Peer-to-Peer Issues

Here is a real-world discussion from November 2007 concerning network performance issues and related problems.

Situation

One of my clients is experiencing severe network problems. Here are the facts:

  The network is a peer-to-peer running XP-PRO and XP-HOME on eight PC's.

  Their version of Ashell is 4.8(480)

  ashell.log shows error # 183 and "connection to network lost".

  The only network application they run is Tentmaker.

  When we converted from the Alpha to the PC, we left the DSK structure exactly as it was on the Alpha. Hence, they have DSK0 thru DSK20 on their system. Data files are on DSK1-DSK7. The RUN code is on DSK8 thru DSK14. Temp files are on DSK15-DSK20.

This is the only site that I have with problems. The system just "locks up". To restart the system, the sysop has to ZAP the phantom jobs. They can't erase QFLOCK.SYS.

Comments

These are tough problems to solve. I would estimate that over the last 10-15 years, we have seen a dozen of these kind of extreme cases, where network flakiness is making it difficult to use the system. I'm not sure that any single factor was responsible for more than a couple of the problems, but the list of problem causes, in order of popularity, would probably be:

  Virus checking software out of control. (In one extreme example, one of the PCs had been configured to run a virus check on any new media on the network, so that when another PC put a diskette in, the network ground to a halt, even though the user at that PC had no idea.) But any individual PC could be configured to run real-time virus checking across the network to the server, which would cause such a slow down as to possibly lead to "connection to network lost" as a result of timeouts.

  Conflicting software usage. While the business application (A-Shell, Tentmaker) invariably is blamed for the problem (with the common argument being that nothing else is experiencing this problem), often we find that on a network of more than 5 PCs, it is not uncommon for one of them to be involved in some software or file-sharing activity that is not really authorized (like downloading/storing music, games, etc.) or is simply a background hog (Exchange Server), or spyware that is generating extreme CPU and network activity. In the first case, the culprit is not likely to complain, and in the other two, the software doesn't complain, even as it wreaks havoc on the rest of the applications sharing the network.

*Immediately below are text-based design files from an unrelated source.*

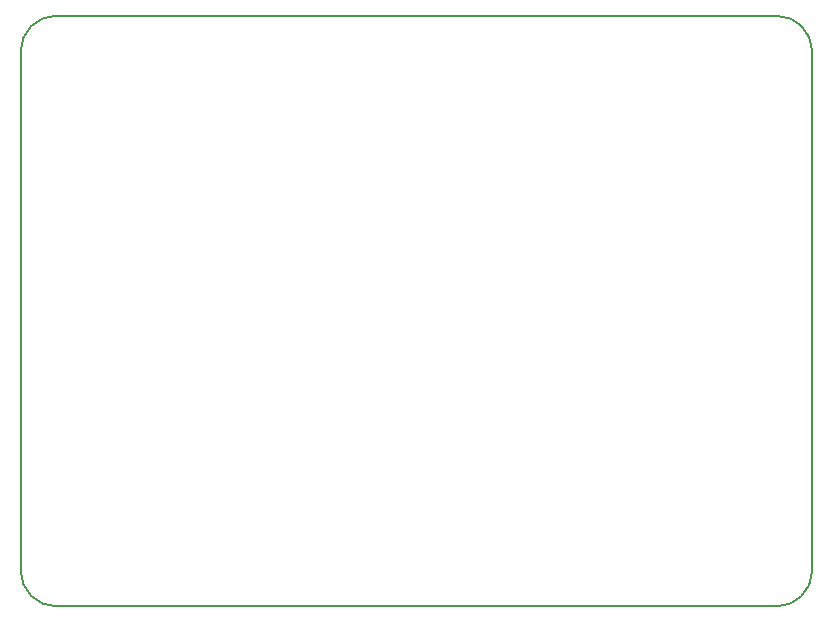
<source format=gbr>
G04 #@! TF.GenerationSoftware,KiCad,Pcbnew,(5.1.2)-1*
G04 #@! TF.CreationDate,2019-06-29T05:03:23+09:00*
G04 #@! TF.ProjectId,stm32f4_board_test,73746d33-3266-4345-9f62-6f6172645f74,rev?*
G04 #@! TF.SameCoordinates,Original*
G04 #@! TF.FileFunction,Profile,NP*
%FSLAX46Y46*%
G04 Gerber Fmt 4.6, Leading zero omitted, Abs format (unit mm)*
G04 Created by KiCad (PCBNEW (5.1.2)-1) date 2019-06-29 05:03:23*
%MOMM*%
%LPD*%
G04 APERTURE LIST*
%ADD10C,0.150000*%
G04 APERTURE END LIST*
D10*
X67000000Y-3000000D02*
X67000000Y-47000000D01*
X3000000Y0D02*
X64000000Y0D01*
X0Y-47000000D02*
X0Y-3000000D01*
X64000000Y-50000000D02*
X3000000Y-50000000D01*
X3000000Y0D02*
G75*
G03X0Y-3000000I0J-3000000D01*
G01*
X0Y-47000000D02*
G75*
G03X3000000Y-50000000I3000000J0D01*
G01*
X64000000Y-50000000D02*
G75*
G03X67000000Y-47000000I0J3000000D01*
G01*
X67000000Y-3000000D02*
G75*
G03X64000000Y0I-3000000J0D01*
G01*
M02*

</source>
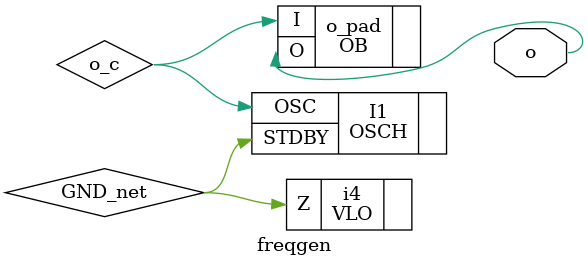
<source format=v>

module freqgen (o) /* synthesis syn_module_defined=1 */ ;   // c:/users/rrhar/desktop/dt/timer/freqgen/freqgen.v(3[8:15])
    output o;   // c:/users/rrhar/desktop/dt/timer/freqgen/freqgen.v(4[8:9])
    
    wire o_c;   // c:/users/rrhar/desktop/dt/timer/freqgen/freqgen.v(4[8:9])
    
    wire GND_net, VCC_net;
    
    OB o_pad (.I(o_c), .O(o));
    VHI i11 (.Z(VCC_net));
    OSCH I1 (.STDBY(GND_net), .OSC(o_c)) /* synthesis syn_instantiated=1 */ ;
    defparam I1.NOM_FREQ = "2.08";
    GSR GSR_INST (.GSR(VCC_net));
    VLO i4 (.Z(GND_net));
    PUR PUR_INST (.PUR(VCC_net));
    defparam PUR_INST.RST_PULSE = 1;
    
endmodule
//
// Verilog Description of module PUR
// module not written out since it is a black-box. 
//


</source>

  Bad hardware components—cables, network cards, switches. These are very hard to diagnose. In some cases, a packet analyzer (or even just using the netstat utility) might be able to give you a clue that there are a lot of network errors, but it's pretty difficult to pin down the source, without the kind of concerted effort that end-users have little patience for. Fortunately, most of the components are cheap and require little or no configuration, so you might, for example, simply try swapping out the main hub/switch. (I've had to do that at least twice on my office LAN, and in both cases the symptoms were similar to what you describe, i.e., general flakiness.)

  OS/configuration conflicts: When you have a mixture of operating system versions, the potential for non-optimum overlapping/conflicting configurations is great. The ideal peer-to-peer network environment would use a Domain server (W200x Server) that everyone logged into from XP-SP2 clients. The least ideal is one with no real server and a mixture of "Home" class clients.

Unfortunately, none of the above information is really helpful to you, in the sense of offering an easy solution. Assuming that it is not practical to have a network technician come in and do a thorough overhaul of the network, if I were in your position, I would consider just switching them to the ATS/ATE model (replacing the peer-to-peer connections with telnet connections). It's not a totally trivial switch, particularly if it's the first time, and it will almost certainly require an update since I don't think ATS/ATE really functioned under 4.8, and there are licensing costs, but I would be willing to help you set up an eval to see if it actually helped.

The ways in which ATS/ATE can help are:

  Allows you to totally eliminate file sharing, at least for the device acting as the server. This can result is very substantial performance gains, since peer-to-peer I/O can be very inefficient when multiple users are sharing a file. (In fact, if you don't disable the file sharing for the shared A-Shell devices, you lose almost all of the performance gain.)

  If the problems are associated more with one client than another, this will be more readily apparent, and also less likely to cause problems for the other clients, since telnet disconnects can be trapped in software and automatically cleaned up, unlike peer-to-peer network problems.

  If the application processes more file data than screen I/O (which is virtually always the case for business applications), the load on the network is greatly reduced, since with telnet, the only data passing over the network is the screen I/O. An extreme but typical example is a report program, that might process 5MB of file data, while it displays a few hundred bytes on the screen.

  ATS allows you to remotely connect to the server, which is good for diagnosis and any other offsite access needs. All this requires is a typical inexpensive broadband Internet connection (DSL, cable) and a typical DSL/cable router (selling everywhere for well under $100).